_EXERCISE DETAILS:_ Only the lines below from the one containing "Figure 9. Optical" to the one containing "Fig 22. Compilation" should be repeated, both included and unchanged.

_RECORDS PROVIDED:_
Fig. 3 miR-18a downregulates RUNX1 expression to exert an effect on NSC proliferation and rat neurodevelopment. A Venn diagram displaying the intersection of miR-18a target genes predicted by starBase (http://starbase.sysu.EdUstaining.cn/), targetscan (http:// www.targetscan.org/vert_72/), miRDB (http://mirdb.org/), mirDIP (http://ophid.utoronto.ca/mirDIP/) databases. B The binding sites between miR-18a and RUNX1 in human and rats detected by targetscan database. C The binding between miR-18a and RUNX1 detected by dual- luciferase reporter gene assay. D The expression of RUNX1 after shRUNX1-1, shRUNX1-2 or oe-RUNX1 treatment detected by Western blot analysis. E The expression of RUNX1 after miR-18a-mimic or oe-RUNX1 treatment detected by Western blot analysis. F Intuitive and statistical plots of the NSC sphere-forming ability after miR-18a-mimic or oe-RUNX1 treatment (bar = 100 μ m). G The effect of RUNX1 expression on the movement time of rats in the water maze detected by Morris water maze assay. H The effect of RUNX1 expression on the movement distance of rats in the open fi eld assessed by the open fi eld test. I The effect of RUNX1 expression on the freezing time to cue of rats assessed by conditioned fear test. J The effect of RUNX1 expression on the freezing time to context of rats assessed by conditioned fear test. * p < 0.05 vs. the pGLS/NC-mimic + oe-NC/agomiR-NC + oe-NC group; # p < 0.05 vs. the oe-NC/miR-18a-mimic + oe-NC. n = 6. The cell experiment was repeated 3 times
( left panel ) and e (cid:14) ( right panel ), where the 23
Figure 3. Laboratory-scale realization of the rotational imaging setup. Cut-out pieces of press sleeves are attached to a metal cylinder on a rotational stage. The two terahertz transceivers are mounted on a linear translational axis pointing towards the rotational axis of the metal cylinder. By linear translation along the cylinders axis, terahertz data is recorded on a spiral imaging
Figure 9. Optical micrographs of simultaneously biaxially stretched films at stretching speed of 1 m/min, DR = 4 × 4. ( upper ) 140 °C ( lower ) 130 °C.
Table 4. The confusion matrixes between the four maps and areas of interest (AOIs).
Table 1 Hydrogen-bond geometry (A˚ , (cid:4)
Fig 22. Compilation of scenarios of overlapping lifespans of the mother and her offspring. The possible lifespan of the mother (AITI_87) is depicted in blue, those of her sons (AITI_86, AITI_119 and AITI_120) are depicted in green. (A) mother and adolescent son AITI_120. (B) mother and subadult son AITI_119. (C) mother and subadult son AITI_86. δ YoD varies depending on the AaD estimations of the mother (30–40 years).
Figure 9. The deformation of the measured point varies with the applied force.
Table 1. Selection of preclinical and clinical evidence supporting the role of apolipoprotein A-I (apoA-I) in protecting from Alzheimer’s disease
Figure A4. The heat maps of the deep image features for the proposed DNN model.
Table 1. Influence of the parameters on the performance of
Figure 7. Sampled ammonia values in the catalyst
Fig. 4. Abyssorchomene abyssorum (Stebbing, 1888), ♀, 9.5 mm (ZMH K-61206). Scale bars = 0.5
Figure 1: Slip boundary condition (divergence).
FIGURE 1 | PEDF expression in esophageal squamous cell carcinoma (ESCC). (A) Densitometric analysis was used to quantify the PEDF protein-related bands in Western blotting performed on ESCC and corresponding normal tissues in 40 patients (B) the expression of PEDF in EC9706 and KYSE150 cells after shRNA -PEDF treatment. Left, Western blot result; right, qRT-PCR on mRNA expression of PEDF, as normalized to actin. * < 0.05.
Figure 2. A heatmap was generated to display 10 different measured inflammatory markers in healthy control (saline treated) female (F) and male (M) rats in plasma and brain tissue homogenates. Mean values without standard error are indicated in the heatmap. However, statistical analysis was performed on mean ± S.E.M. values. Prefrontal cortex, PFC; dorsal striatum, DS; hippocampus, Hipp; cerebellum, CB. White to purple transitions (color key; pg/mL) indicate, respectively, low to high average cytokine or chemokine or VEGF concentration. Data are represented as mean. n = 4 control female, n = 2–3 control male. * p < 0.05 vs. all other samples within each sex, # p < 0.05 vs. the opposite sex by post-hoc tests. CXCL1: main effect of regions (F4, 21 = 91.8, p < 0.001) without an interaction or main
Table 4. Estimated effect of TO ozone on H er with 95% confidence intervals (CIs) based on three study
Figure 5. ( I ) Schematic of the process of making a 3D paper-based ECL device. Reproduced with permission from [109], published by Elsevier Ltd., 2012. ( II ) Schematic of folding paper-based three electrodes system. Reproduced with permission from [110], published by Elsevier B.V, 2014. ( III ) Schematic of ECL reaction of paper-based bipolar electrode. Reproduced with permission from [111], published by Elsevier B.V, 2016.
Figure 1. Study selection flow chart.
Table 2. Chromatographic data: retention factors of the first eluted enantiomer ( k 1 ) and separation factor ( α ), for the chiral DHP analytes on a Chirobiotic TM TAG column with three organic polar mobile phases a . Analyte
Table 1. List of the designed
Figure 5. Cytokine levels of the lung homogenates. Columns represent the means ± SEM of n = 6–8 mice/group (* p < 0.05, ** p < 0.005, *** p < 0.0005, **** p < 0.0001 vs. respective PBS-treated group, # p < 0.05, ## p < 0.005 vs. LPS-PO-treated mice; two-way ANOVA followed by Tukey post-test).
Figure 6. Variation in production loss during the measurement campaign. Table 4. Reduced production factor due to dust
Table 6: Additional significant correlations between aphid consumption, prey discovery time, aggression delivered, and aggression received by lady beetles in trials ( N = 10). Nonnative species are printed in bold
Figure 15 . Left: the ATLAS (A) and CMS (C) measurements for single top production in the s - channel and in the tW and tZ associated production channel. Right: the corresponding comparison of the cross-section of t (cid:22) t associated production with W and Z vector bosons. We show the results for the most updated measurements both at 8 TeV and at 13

_SOLVED EXERCISE:_
Figure 9. Optical micrographs of simultaneously biaxially stretched films at stretching speed of 1 m/min, DR = 4 × 4. ( upper ) 140 °C ( lower ) 130 °C.
Table 4. The confusion matrixes between the four maps and areas of interest (AOIs).
Table 1 Hydrogen-bond geometry (A˚ , (cid:4)
Fig 22. Compilation of scenarios of overlapping lifespans of the mother and her offspring. The possible lifespan of the mother (AITI_87) is depicted in blue, those of her sons (AITI_86, AITI_119 and AITI_120) are depicted in green. (A) mother and adolescent son AITI_120. (B) mother and subadult son AITI_119. (C) mother and subadult son AITI_86. δ YoD varies depending on the AaD estimations of the mother (30–40 years).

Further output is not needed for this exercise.